SNAP annotations: PDB entry 8i0s

PDB-id

8i0s; DSSR-derived features in text and JSON formats; DNAproDB

Class

splicing

Method

cryo-EM (4.2 Å)

Summary

The cryo-EM structure of human bact-ii complex

Reference

Zhan X, Lu Y, Shi Y (2024): "Molecular basis for the activation of human spliceosome." Nat Commun, 15, 6348. doi: 10.1038/s41467-024-50785-0.

Abstract

The spliceosome executes pre-mRNA splicing through four sequential stages: assembly, activation, catalysis, and disassembly. Activation of the spliceosome, namely remodeling of the pre-catalytic spliceosome (B complex) into the activated spliceosome (B_act complex) and the catalytically activated spliceosome (B_* complex), involves major flux of protein components and structural rearrangements. Relying on a splicing inhibitor, we have captured six intermediate states between the B and B_* complexes: pre-B_act, B_act-I, B_act-II, B_act-III, B_act-IV, and post-B_act.
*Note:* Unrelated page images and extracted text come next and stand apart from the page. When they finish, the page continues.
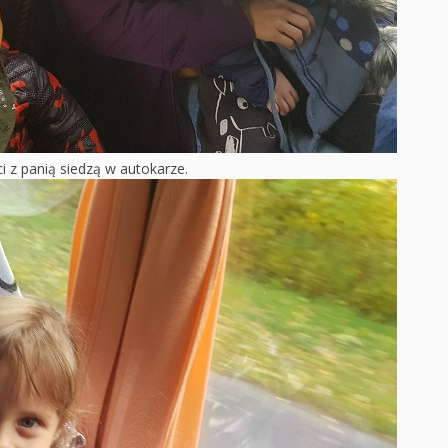
Jak dbać o zdrowie?
Zabawy teatralne
czeństwo
 wakacji
DZIEŃ MISIA
Dokarmianie
ptaków
ZIECKA
Jesień w sadzie
Jasełka Misie
 dla mamy
ścieżka sensoryczna
Pieczenie
ańca
Dzień w piżamach
pierniczków
i z panią siedzą w autokarze.
LAGI
DZIEŃ CHŁOPAKA
Mikołajki
nocne
Dzień Jesieni
Dzień Misia
nki
Malowanie na
Zabawy masą solną
SPORTU
świeżym powietrzu
SENSORYCZNIE
drowia
Dzień kropki w
„Jeżykach”
zajęcia plastyczno-
y Dzień
muzyczne
mości
Dzień Rodziny
u
ŚCIEŻKA
Wiosną malowane
SENSORYCZNA
dniowe
Dzień Ziemi
DZIEŃ CHŁOPAKA
MISIE
wna mata
Tydzień teatru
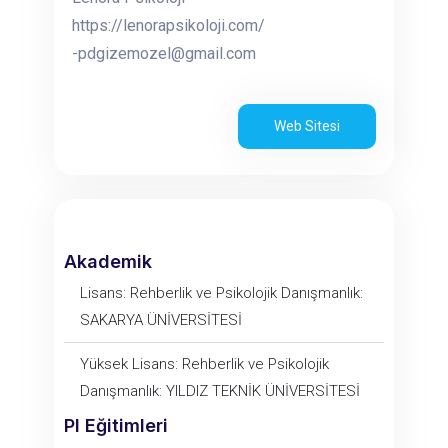
https://lenorapsikoloji.com/
-pdgizemozel@gmail.com
Web Sitesi
Akademik
Lisans: Rehberlik ve Psikolojik Danışmanlık:
SAKARYA ÜNİVERSİTESİ
Yüksek Lisans: Rehberlik ve Psikolojik
Danışmanlık: YILDIZ TEKNİK ÜNİVERSİTESİ
PI Eğitimleri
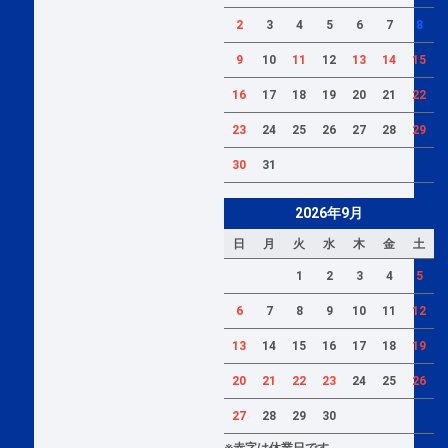
2
3
4
5
6
7
8
9
10
11
12
13
14
15
16
17
18
19
20
21
22
23
24
25
26
27
28
29
30
31
2026年9月
日
月
火
水
木
金
土
1
2
3
4
5
6
7
8
9
10
11
12
13
14
15
16
17
18
19
20
21
22
23
24
25
26
27
28
29
30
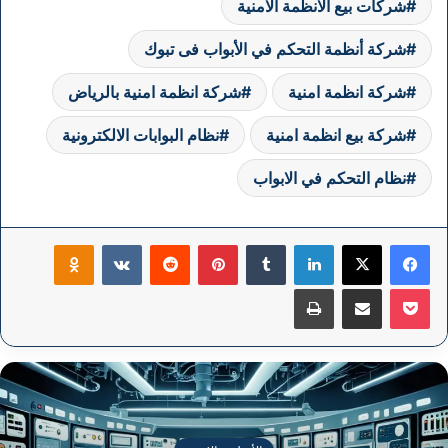
شركات بيع الانظمة الامنية
شركة أنظمة التحكم في الأبواب فى تبوك
شركة انظمة امنية
شركة انظمة امنية بالرياض
شركة بيع انظمة امنية
نظام البوابات الالكترونية
نظام التحكم في الابواب
فيسبوك
‫X
لينكدإن
بينتيريست
klassniki
‫Pocket
مشاركة عبر البريد
طباعة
Their cryo-EM structures, together with an improved structure of the catalytic step I spliceosome (C complex), reveal how the catalytic center matures around the internal stem loop of U6 snRNA, how the branch site approaches 5'-splice site, how the RNA helicase PRP2 rearranges to bind pre-mRNA, and how U2 snRNP undergoes remarkable movement to facilitate activation. We identify a previously unrecognized key role of PRP2 in spliceosome activation. Our study recapitulates a molecular choreography of the human spliceosome during its catalytic activation.